TIDE : Temporal-Aware Sparse Autoencoders for Interpretable Diffusion Transformers in Image Generation
Victor Shea-Jay Huang, Le Zhuo, Yi Xin, Zhaokai Wang, Fu-Yun Wang, Yuchi Wang, Renrui Zhang, Peng Gao, Hongsheng Li
TL;DR
TIDE introduces Temporal-Aware Sparse Autoencoders to extract interpretable, sparse activations from Diffusion Transformers across diffusion timesteps, revealing that DiTs organize hierarchical 3D, semantic, and class-level features during large-scale pretraining. By training SAEs on DiT activations and adding timestep-dependent modulation, TIDE achieves improved reconstruction and interpretability with minimal sacrifice to generation quality. The approach demonstrates robustness across backbones and enables practical applications such as safe image editing and style transfer, supported by ablations and safety evaluations. Overall, TIDE provides a foundation for trustworthy, controllable diffusion-based generation by making internal representations transparent and manipulable.
Abstract
Diffusion Transformers (DiTs) are a powerful yet underexplored class of generative models compared to U-Net-based diffusion architectures. We propose TIDE-Temporal-aware sparse autoencoders for Interpretable Diffusion transformErs-a framework designed to extract sparse, interpretable activation features across timesteps in DiTs.
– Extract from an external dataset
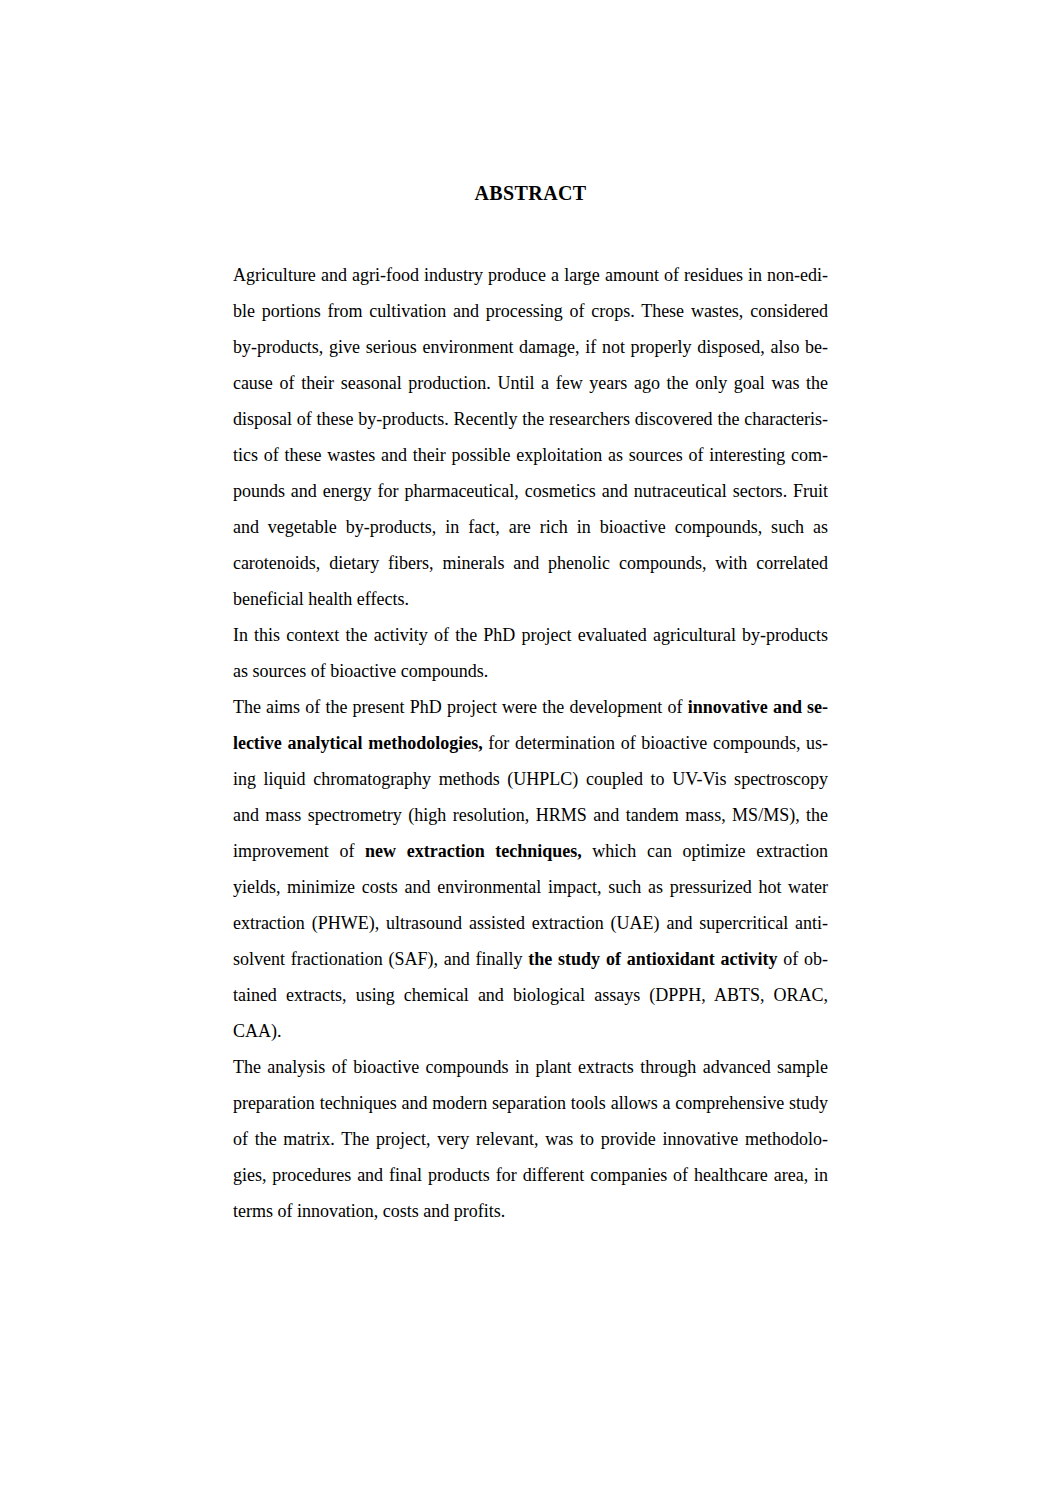ABSTRACT
Agriculture and agri-food industry produce a large amount of residues in non-edible portions from cultivation and processing of crops. These wastes, considered by-products, give serious environment damage, if not properly disposed, also because of their seasonal production. Until a few years ago the only goal was the disposal of these by-products. Recently the researchers discovered the characteristics of these wastes and their possible exploitation as sources of interesting compounds and energy for pharmaceutical, cosmetics and nutraceutical sectors. Fruit and vegetable by-products, in fact, are rich in bioactive compounds, such as carotenoids, dietary fibers, minerals and phenolic compounds, with correlated beneficial health effects.
In this context the activity of the PhD project evaluated agricultural by-products as sources of bioactive compounds.
The aims of the present PhD project were the development of innovative and selective analytical methodologies, for determination of bioactive compounds, using liquid chromatography methods (UHPLC) coupled to UV-Vis spectroscopy and mass spectrometry (high resolution, HRMS and tandem mass, MS/MS), the improvement of new extraction techniques, which can optimize extraction yields, minimize costs and environmental impact, such as pressurized hot water extraction (PHWE), ultrasound assisted extraction (UAE) and supercritical antisolvent fractionation (SAF), and finally the study of antioxidant activity of obtained extracts, using chemical and biological assays (DPPH, ABTS, ORAC, CAA).
The analysis of bioactive compounds in plant extracts through advanced sample preparation techniques and modern separation tools allows a comprehensive study of the matrix. The project, very relevant, was to provide innovative methodologies, procedures and final products for different companies of healthcare area, in terms of innovation, costs and profits.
TIDE effectively captures temporally-varying representations and reveals that DiTs naturally learn hierarchical semantics (e.g., 3D structure, object class, and fine-grained concepts) during large-scale pretraining. Experiments show that TIDE enhances interpretability and controllability while maintaining reasonable generation quality, enabling applications such as safe image editing and style transfer.